Stored items

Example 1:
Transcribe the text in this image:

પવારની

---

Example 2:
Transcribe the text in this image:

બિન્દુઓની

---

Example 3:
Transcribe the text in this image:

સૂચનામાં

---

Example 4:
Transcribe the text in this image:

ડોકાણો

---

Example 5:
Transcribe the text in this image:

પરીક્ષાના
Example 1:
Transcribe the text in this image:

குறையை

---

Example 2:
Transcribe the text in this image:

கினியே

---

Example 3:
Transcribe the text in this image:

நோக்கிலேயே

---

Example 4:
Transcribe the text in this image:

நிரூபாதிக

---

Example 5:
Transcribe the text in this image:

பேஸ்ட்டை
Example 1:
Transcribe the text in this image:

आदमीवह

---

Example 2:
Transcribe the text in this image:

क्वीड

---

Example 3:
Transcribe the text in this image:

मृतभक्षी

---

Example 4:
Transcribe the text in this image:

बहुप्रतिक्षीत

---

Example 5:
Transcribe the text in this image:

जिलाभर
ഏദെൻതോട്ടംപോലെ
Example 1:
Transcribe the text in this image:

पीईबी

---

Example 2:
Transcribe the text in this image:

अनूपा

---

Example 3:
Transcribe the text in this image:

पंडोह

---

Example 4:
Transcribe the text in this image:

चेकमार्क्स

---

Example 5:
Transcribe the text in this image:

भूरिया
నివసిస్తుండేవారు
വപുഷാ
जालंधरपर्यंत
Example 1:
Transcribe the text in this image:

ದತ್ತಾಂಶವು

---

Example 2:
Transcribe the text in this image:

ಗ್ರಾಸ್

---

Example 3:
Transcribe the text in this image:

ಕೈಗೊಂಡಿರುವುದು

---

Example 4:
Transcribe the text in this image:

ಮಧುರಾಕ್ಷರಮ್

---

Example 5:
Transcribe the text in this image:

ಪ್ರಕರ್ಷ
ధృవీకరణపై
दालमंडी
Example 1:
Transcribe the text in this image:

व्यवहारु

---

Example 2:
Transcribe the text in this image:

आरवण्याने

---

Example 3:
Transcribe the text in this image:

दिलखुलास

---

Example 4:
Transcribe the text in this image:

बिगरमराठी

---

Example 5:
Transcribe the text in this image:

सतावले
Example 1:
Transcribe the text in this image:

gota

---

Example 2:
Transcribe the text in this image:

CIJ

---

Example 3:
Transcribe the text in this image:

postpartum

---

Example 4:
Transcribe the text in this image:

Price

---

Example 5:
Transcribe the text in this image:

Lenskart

Assignment: Reproduce the records above exactly.

Task answer:
Example 1:
Transcribe the text in this image:

પવારની

---

Example 2:
Transcribe the text in this image:

બિન્દુઓની

---

Example 3:
Transcribe the text in this image:

સૂચનામાં

---

Example 4:
Transcribe the text in this image:

ડોકાણો

---

Example 5:
Transcribe the text in this image:

પરીક્ષાના
Example 1:
Transcribe the text in this image:

குறையை

---

Example 2:
Transcribe the text in this image:

கினியே

---

Example 3:
Transcribe the text in this image:

நோக்கிலேயே

---

Example 4:
Transcribe the text in this image:

நிரூபாதிக

---

Example 5:
Transcribe the text in this image:

பேஸ்ட்டை
Example 1:
Transcribe the text in this image:

आदमीवह

---

Example 2:
Transcribe the text in this image:

क्वीड

---

Example 3:
Transcribe the text in this image:

मृतभक्षी

---

Example 4:
Transcribe the text in this image:

बहुप्रतिक्षीत

---

Example 5:
Transcribe the text in this image:

जिलाभर
ഏദെൻതോട്ടംപോലെ
Example 1:
Transcribe the text in this image:

पीईबी

---

Example 2:
Transcribe the text in this image:

अनूपा

---

Example 3:
Transcribe the text in this image:

पंडोह

---

Example 4:
Transcribe the text in this image:

चेकमार्क्स

---

Example 5:
Transcribe the text in this image:

भूरिया
నివసిస్తుండేవారు
വപുഷാ
जालंधरपर्यंत
Example 1:
Transcribe the text in this image:

ದತ್ತಾಂಶವು

---

Example 2:
Transcribe the text in this image:

ಗ್ರಾಸ್

---

Example 3:
Transcribe the text in this image:

ಕೈಗೊಂಡಿರುವುದು

---

Example 4:
Transcribe the text in this image:

ಮಧುರಾಕ್ಷರಮ್

---

Example 5:
Transcribe the text in this image:

ಪ್ರಕರ್ಷ
ధృవీకరణపై
दालमंडी
Example 1:
Transcribe the text in this image:

व्यवहारु

---

Example 2:
Transcribe the text in this image:

आरवण्याने

---

Example 3:
Transcribe the text in this image:

दिलखुलास

---

Example 4:
Transcribe the text in this image:

बिगरमराठी

---

Example 5:
Transcribe the text in this image:

सतावले
Example 1:
Transcribe the text in this image:

gota

---

Example 2:
Transcribe the text in this image:

CIJ

---

Example 3:
Transcribe the text in this image:

postpartum

---

Example 4:
Transcribe the text in this image:

Price

---

Example 5:
Transcribe the text in this image:

Lenskart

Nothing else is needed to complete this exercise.